From FIG. 2, for example, if an average pressure difference of 0.3 kg / cm ² can be ensured as a condition with a high possibility of existence, the pressure receiving plate spacing is 26 m or less for a 100-fiber optical cable and 20 m for a 200-fiber optical cable. Hereinafter, it is sufficient that the length is 17 m or less for a 300-core optical cable.

It has been shown that there is a region where the air pressure feeding method can be performed even with a low-pressure air flow by appropriately setting the pressure receiving plate interval.

<Other Embodiments and Modifications> In the above-described embodiment, the automatic pressure receiving plate mounting device 8 is installed in the pressure feeding head 5. This is because the pressure receiving plate 7 is mounted on the optical cable 3 while the pressure receiving plate 7 is mounted. This is because it is difficult to pass through the seal portion at the entrance of the head 5. However, when the pressure receiving plate automatic mounting device 8 is installed in the pressure feeding head 5, the pressure feeding head 5 naturally becomes large, and a more robust structure is required in order to ensure the pressure resistance of the increased material. There is a disadvantage of becoming heavy. Therefore, a configuration in which the automatic pressure receiving plate mounting device 8 is taken out from the inside of the pressure feeding head 5 and is installed in front of the pressure feeding head 5 may be adopted. However, some contrivance is required so that the optical cable to which the pressure receiving plate is attached can easily pass through the seal portion at the entrance of the pressure feed head 5.

[0024]

As described above, according to the optical cable pneumatic feeding method of the present invention, since the pressure receiving plates are continuously attached at substantially equal intervals over the entire length of the optical cable, a low-pressure air flow is obtained. Also, it is possible to generate a propulsion force necessary for propulsion of an optical cable, thereby realizing a low-pressure pneumatic feeding method that can be used as a sheath tube even in a thin-walled and inexpensive VU tube having a low pressure resistance. effective. In addition, since low-pressure air can be used, there is an advantage that the risk of accidents such as rupture, crushing, and scattering is extremely reduced, and safety is significantly improved. Furthermore, the compressor, pumping device, hoses, parts, etc. used for low-pressure specifications are inexpensive, compact and lightweight, and there is a great merit that the entire construction method is inexpensive.

Conversely, if a sheath tube having a high pressure resistance capable of using high-pressure air is used in the present invention, the propulsion force is increased.
This is extremely effective in laying heavy cables, and is also effective in laying very long distances.

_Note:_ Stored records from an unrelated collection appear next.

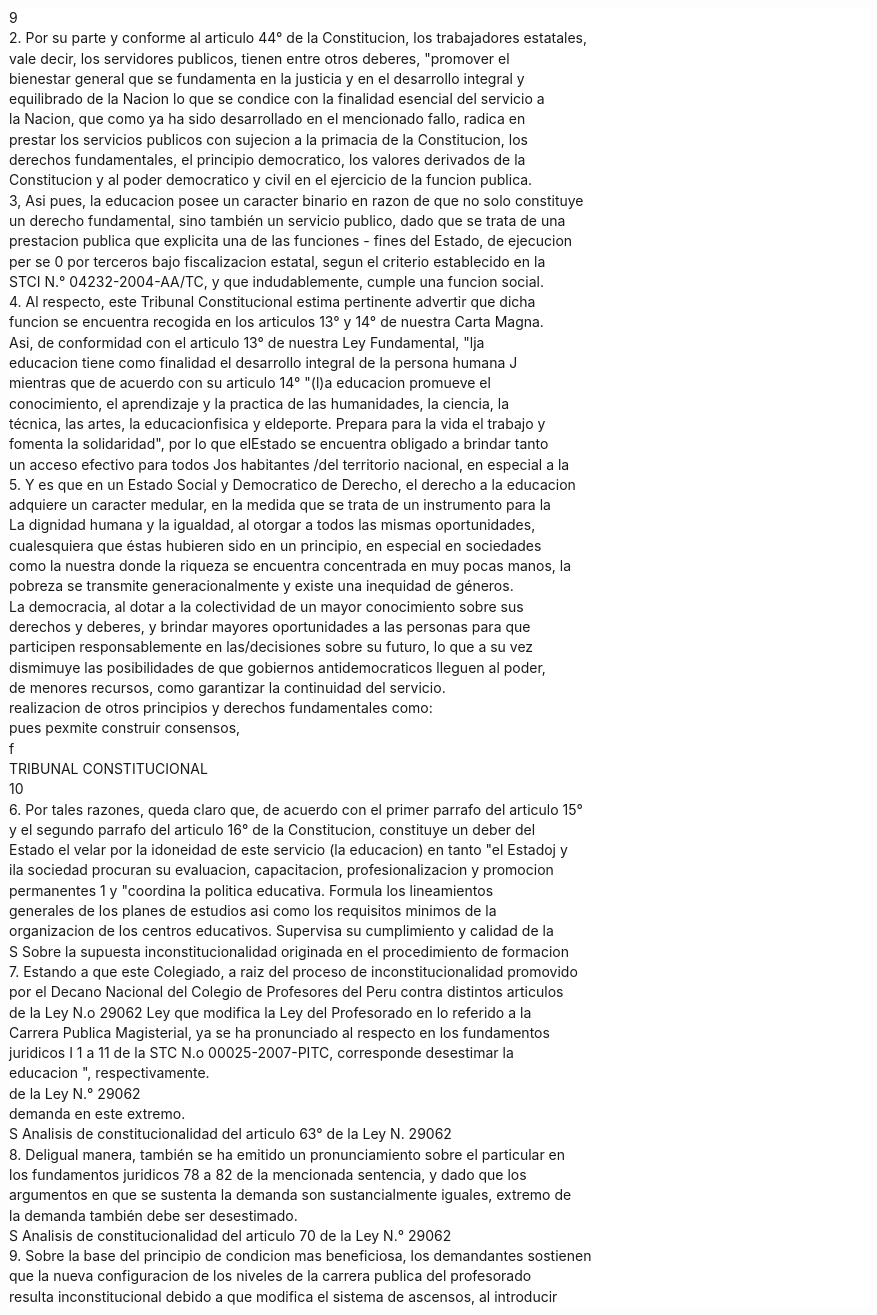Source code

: 9  
2. Por su parte y conforme al articulo 44° de la Constitucion, los trabajadores estatales,  
vale decir, los servidores publicos, tienen entre otros deberes, "promover el  
bienestar general que se fundamenta en la justicia y en el desarrollo integral y  
equilibrado de la Nacion  lo que se condice con la finalidad esencial del servicio a  
la Nacion, que como ya ha sido desarrollado en el mencionado fallo, radica en  
prestar los servicios publicos con sujecion a la primacia de la Constitucion, los  
derechos fundamentales, el principio democratico, los valores derivados de la  
Constitucion y al poder democratico y civil en el ejercicio de la funcion publica.  
3, Asi pues, la educacion posee un caracter binario en razon de que no solo constituye  
un derecho fundamental, sino también un servicio publico, dado que se trata de una  
prestacion publica que explicita una de las funciones - fines del Estado, de ejecucion  
per se 0 por terceros bajo fiscalizacion estatal, segun el criterio establecido en la  
STCI N.° 04232-2004-AA/TC, y que indudablemente, cumple una funcion social.  
4. Al respecto, este Tribunal Constitucional estima pertinente advertir que dicha  
funcion se encuentra recogida en los articulos 13° y 14° de nuestra Carta Magna.  
Asi, de conformidad con el articulo 13° de nuestra Ley Fundamental, "lja  
educacion tiene como finalidad el desarrollo integral de la persona humana J  
mientras que de acuerdo con su articulo 14° "(l)a educacion promueve el  
conocimiento, el aprendizaje y la practica de las humanidades, la ciencia, la  
técnica, las artes, la educacionfisica y eldeporte. Prepara para la vida el trabajo y  
fomenta la solidaridad", por lo que elEstado se encuentra obligado a brindar tanto  
un acceso efectivo para todos Jos habitantes /del territorio nacional, en especial a la  
5. Y es que en un Estado Social y Democratico de Derecho, el derecho a la educacion  
adquiere un caracter medular, en la medida que se trata de un instrumento para la  
La dignidad humana y la igualdad, al otorgar a todos las mismas oportunidades,  
cualesquiera que éstas hubieren sido en un principio, en especial en sociedades  
como la nuestra donde la riqueza se encuentra concentrada en muy pocas manos, la  
pobreza se transmite generacionalmente y existe una inequidad de géneros.  
La democracia, al dotar a la colectividad de un mayor conocimiento sobre sus  
derechos y deberes, y brindar mayores oportunidades a las personas para que  
participen responsablemente en las/decisiones sobre su futuro, lo que a su vez  
dismimuye las posibilidades de que gobiernos antidemocraticos lleguen al poder,  
de menores recursos, como garantizar la continuidad del servicio.  
realizacion de otros principios y derechos fundamentales como:  
pues pexmite construir consensos,  
f  
TRIBUNAL CONSTITUCIONAL  
10  
6. Por tales razones, queda claro que, de acuerdo con el primer parrafo del articulo 15°  
y el segundo parrafo del articulo 16° de la Constitucion, constituye un deber del  
Estado el velar por la idoneidad de este servicio (la educacion) en tanto "el Estadoj y  
ila sociedad procuran su evaluacion, capacitacion, profesionalizacion y promocion  
permanentes 1 y "coordina la politica educativa. Formula los lineamientos  
generales de los planes de estudios asi como los requisitos minimos de la  
organizacion de los centros educativos. Supervisa su cumplimiento y calidad de la  
S Sobre la supuesta inconstitucionalidad originada en el procedimiento de formacion  
7. Estando a que este Colegiado, a raiz del proceso de inconstitucionalidad promovido  
por el Decano Nacional del Colegio de Profesores del Peru contra distintos articulos  
de la Ley N.o 29062 Ley que modifica la Ley del Profesorado en lo referido a la  
Carrera Publica Magisterial, ya se ha pronunciado al respecto en los fundamentos  
juridicos I 1 a 11 de la STC N.o 00025-2007-PITC, corresponde desestimar la  
educacion ", respectivamente.  
de la Ley N.° 29062  
demanda en este extremo.  
S Analisis de constitucionalidad del articulo 63° de la Ley N. 29062  
8. Deligual manera, también se ha emitido un pronunciamiento sobre el particular en  
los fundamentos juridicos 78 a 82 de la mencionada sentencia, y dado que los  
argumentos en que se sustenta la demanda son sustancialmente iguales, extremo de  
la demanda también debe ser desestimado.  
S Analisis de constitucionalidad del articulo 70 de la Ley N.° 29062  
9. Sobre la base del principio de condicion mas beneficiosa, los demandantes sostienen  
que la nueva configuracion de los niveles de la carrera publica del profesorado  
resulta inconstitucional debido a que modifica el sistema de ascensos, al introducir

[Brief description of the drawings]

FIG. 1 is a conceptual cross-sectional view showing an embodiment of an apparatus to which an optical cable pneumatic feeding method of the present invention is applied.

FIG. 2 is a graph showing an example of a calculation result of a maximum pressure receiving plate mounting interval according to an embodiment of the present invention.

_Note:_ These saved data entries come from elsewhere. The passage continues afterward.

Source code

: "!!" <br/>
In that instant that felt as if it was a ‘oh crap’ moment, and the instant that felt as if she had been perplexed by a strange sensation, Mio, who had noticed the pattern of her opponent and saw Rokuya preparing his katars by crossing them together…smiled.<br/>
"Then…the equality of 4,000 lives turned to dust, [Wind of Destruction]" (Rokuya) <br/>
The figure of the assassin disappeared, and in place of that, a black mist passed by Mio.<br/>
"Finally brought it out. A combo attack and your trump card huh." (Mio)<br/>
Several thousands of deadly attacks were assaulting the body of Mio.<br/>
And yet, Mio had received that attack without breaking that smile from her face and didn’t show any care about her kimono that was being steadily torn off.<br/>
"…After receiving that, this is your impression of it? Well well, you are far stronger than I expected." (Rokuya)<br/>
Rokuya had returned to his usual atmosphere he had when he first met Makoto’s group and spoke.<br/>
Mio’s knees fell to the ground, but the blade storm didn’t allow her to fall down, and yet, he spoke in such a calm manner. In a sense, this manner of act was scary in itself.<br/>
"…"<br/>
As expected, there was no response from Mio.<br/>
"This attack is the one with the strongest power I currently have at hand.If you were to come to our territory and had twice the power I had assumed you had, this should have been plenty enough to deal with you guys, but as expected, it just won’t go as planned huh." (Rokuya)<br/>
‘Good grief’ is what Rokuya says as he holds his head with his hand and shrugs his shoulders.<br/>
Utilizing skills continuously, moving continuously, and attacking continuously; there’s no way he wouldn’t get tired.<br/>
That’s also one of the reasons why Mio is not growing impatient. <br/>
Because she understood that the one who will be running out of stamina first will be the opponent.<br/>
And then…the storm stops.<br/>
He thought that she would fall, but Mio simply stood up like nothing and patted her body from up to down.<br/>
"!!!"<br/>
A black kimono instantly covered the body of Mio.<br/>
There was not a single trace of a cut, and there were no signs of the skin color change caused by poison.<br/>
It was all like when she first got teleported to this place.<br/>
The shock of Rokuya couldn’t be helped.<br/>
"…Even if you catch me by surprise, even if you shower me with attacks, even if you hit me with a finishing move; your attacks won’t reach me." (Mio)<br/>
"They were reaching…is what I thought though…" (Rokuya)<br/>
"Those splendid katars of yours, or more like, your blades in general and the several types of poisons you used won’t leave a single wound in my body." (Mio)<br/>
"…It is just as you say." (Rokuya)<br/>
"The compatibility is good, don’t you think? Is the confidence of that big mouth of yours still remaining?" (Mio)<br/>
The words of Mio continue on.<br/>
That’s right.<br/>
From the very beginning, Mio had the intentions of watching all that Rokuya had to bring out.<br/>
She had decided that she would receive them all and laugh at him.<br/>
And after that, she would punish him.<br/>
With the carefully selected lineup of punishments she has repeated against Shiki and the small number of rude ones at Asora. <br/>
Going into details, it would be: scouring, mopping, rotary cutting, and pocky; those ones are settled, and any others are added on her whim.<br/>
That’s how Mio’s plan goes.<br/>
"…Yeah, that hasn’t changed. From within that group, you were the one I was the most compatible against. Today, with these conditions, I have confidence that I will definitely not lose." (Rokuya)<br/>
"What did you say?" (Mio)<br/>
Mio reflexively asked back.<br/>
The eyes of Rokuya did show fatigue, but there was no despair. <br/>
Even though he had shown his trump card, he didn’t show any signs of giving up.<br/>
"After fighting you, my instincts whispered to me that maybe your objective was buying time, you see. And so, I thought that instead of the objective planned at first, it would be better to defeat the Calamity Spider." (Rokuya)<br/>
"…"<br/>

FIG. 3 is a conceptual cross-sectional view showing an apparatus for a conventional optical cable pneumatic feeding method.

[Explanation of symbols]

 DESCRIPTION OF SYMBOLS 1 Drum 2 Jack 3 Optical cable 4 Caterpillar 5 Pressure feed head 6 Sheath tube 7 Pressure receiving plate 8 Pressure receiving plate automatic mounting device

Continued on the front page (72) Inventor Masatoshi Kumagai 5-9-15-1 Hidaka-cho, Hitachi-shi, Ibaraki F-term in F-DEC Systems Corporation 2H038 CA69

Claims (2)

[Claims] In an air pressure feeding method for pneumatically feeding an optical cable into a sheath tube and laying the same, a pressure receiving plate having a size easily inserted into the sheath tube is continuously provided at substantially equal intervals over the entire length of the optical cable to be laid. An optical cable pneumatic construction method characterized by being installed on an optical cable and laying it. 2. The method according to claim 1, wherein the sheath tube is a thin hard vinyl chloride tube (VU).
2. An optical cable pneumatic feeding method according to claim 1, comprising a pipe.